Segment Start: TASK MATERIAL

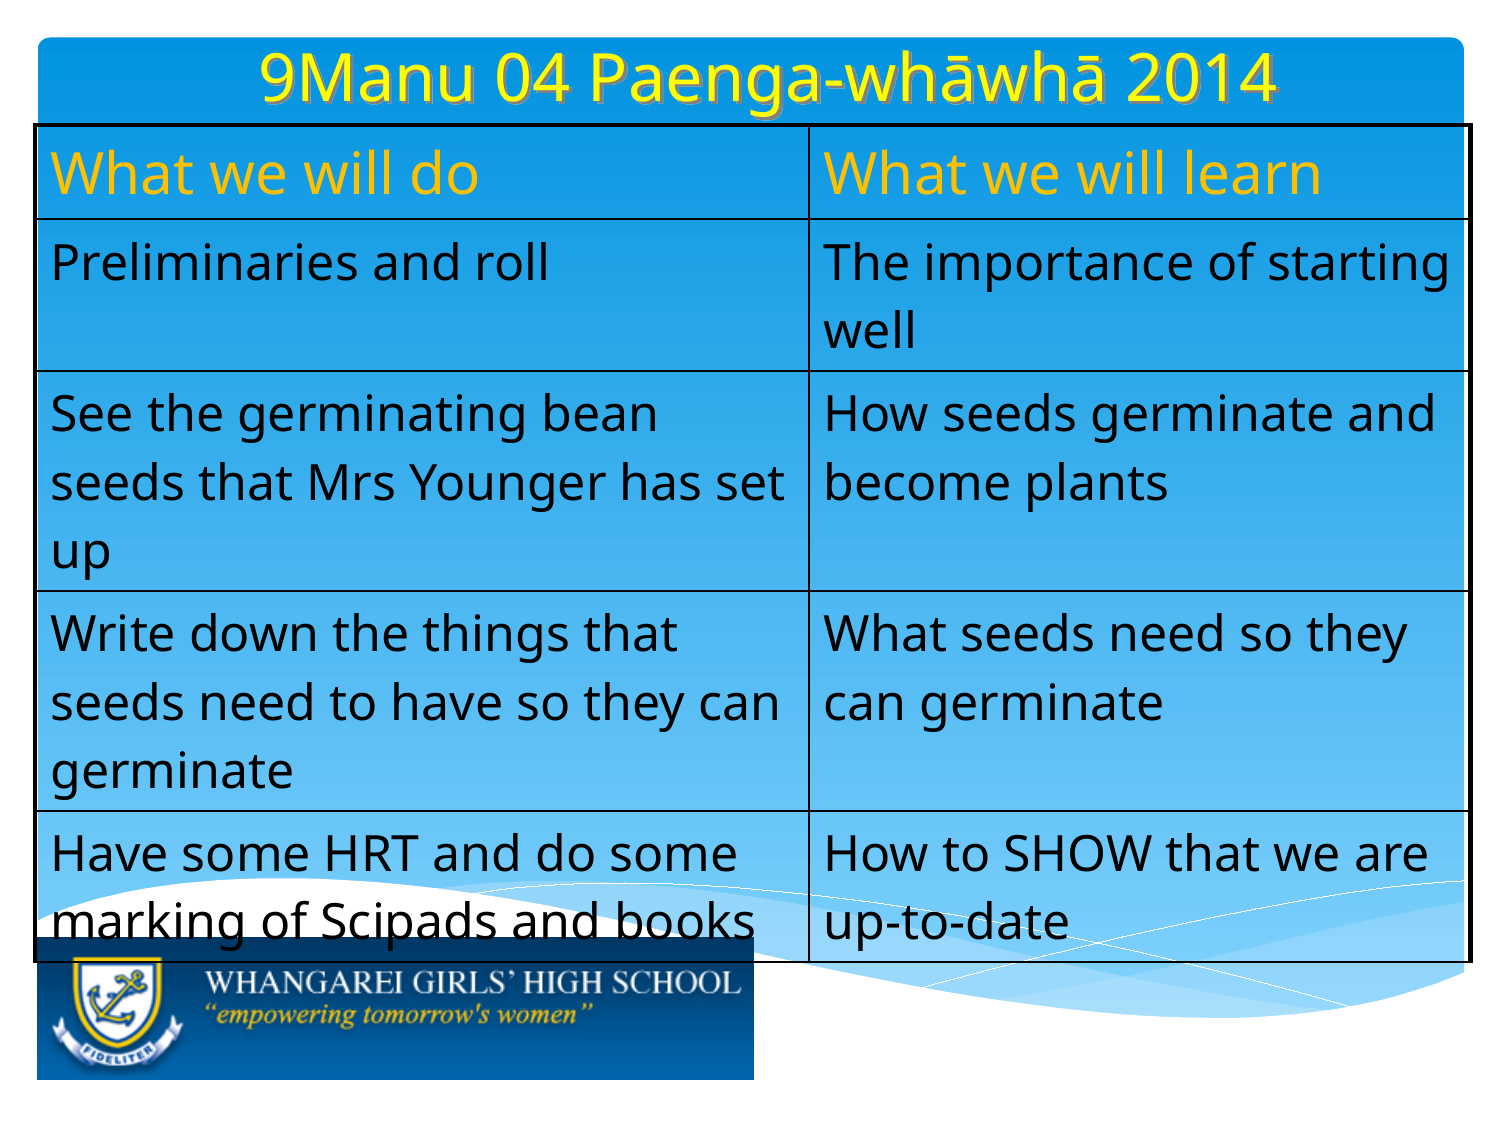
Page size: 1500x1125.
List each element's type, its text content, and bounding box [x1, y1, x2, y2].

table_cell Write down the things that seeds need to have so they can germinate [37, 592, 808, 810]
table_header What we will learn [810, 127, 1468, 218]
table_cell Preliminaries and roll [37, 220, 808, 370]
table_cell The importance of starting well [810, 220, 1468, 370]
table_cell Have some HRT and do some marking of Scipads and books [37, 812, 808, 961]
table_cell See the germinating bean seeds that Mrs Younger has set up [37, 372, 808, 590]
text_box 9Manu 04 Paenga-whāwhā 2014 [162, 24, 1375, 123]
table_cell How seeds germinate and become plants [810, 372, 1468, 590]
table_header What we will do [37, 127, 808, 218]
picture [37, 937, 754, 1080]
table_cell What seeds need so they can germinate [810, 592, 1468, 810]
table_cell How to SHOW that we are up-to-date [810, 812, 1468, 961]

Segment End: TASK MATERIAL

** WORK INSTRUCTION **
Give the entries again exactly, but skip every image.

** ANSWER **
Page size: 1500x1125.
List each element's type, its text content, and bounding box [x1, y1, x2, y2].

table_cell Write down the things that seeds need to have so they can germinate [37, 592, 808, 810]
table_header What we will learn [810, 127, 1468, 218]
table_cell Preliminaries and roll [37, 220, 808, 370]
table_cell The importance of starting well [810, 220, 1468, 370]
table_cell Have some HRT and do some marking of Scipads and books [37, 812, 808, 961]
table_cell See the germinating bean seeds that Mrs Younger has set up [37, 372, 808, 590]
text_box 9Manu 04 Paenga-whāwhā 2014 [162, 24, 1375, 123]
table_cell How seeds germinate and become plants [810, 372, 1468, 590]
table_header What we will do [37, 127, 808, 218]
picture [37, 937, 754, 1080]
table_cell What seeds need so they can germinate [810, 592, 1468, 810]
table_cell How to SHOW that we are up-to-date [810, 812, 1468, 961]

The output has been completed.